### [Prompt]
Find each line in the records below that contains the word "state", and copy it out.

### [Records]
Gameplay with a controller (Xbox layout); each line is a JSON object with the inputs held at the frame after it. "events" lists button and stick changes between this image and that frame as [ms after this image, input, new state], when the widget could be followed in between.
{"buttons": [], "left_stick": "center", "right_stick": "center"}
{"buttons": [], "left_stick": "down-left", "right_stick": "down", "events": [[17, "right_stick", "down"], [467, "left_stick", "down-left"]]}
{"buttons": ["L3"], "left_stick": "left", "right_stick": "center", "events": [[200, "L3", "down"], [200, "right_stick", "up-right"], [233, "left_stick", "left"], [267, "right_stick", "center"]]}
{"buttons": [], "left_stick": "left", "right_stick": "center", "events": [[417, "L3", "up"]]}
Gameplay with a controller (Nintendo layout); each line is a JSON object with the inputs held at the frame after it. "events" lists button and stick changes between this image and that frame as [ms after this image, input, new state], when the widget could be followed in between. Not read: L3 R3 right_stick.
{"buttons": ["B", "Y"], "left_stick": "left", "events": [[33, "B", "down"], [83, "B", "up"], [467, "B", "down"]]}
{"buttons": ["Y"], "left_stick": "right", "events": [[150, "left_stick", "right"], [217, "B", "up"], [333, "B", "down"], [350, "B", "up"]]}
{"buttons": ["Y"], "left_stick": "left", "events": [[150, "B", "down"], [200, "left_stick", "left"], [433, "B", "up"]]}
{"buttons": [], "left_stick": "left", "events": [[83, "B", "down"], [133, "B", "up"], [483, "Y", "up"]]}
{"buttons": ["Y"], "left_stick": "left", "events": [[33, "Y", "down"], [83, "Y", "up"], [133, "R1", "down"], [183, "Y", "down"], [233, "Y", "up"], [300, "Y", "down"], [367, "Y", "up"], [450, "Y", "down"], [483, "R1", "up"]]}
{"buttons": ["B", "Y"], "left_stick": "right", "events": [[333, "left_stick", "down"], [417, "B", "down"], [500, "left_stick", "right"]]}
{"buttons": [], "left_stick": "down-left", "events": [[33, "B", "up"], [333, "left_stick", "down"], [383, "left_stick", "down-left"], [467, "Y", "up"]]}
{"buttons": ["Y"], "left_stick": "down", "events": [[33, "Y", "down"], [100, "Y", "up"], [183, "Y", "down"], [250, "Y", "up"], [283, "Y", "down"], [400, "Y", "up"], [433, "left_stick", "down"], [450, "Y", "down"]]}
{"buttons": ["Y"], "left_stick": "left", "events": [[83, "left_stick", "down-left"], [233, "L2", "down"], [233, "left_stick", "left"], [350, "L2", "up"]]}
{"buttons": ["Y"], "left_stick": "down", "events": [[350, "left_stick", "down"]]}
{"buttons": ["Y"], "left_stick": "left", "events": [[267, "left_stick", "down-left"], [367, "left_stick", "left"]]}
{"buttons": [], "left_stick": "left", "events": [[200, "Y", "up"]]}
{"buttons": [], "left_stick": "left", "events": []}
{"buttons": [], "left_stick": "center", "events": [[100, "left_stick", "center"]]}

### [Answer space]
Gameplay with a controller (Xbox layout); each line is a JSON object with the inputs held at the frame after it. "events" lists button and stick changes between this image and that frame as [ms after this image, input, new state], when the widget could be followed in between.
Gameplay with a controller (Nintendo layout); each line is a JSON object with the inputs held at the frame after it. "events" lists button and stick changes between this image and that frame as [ms after this image, input, new state], when the widget could be followed in between. Not read: L3 R3 right_stick.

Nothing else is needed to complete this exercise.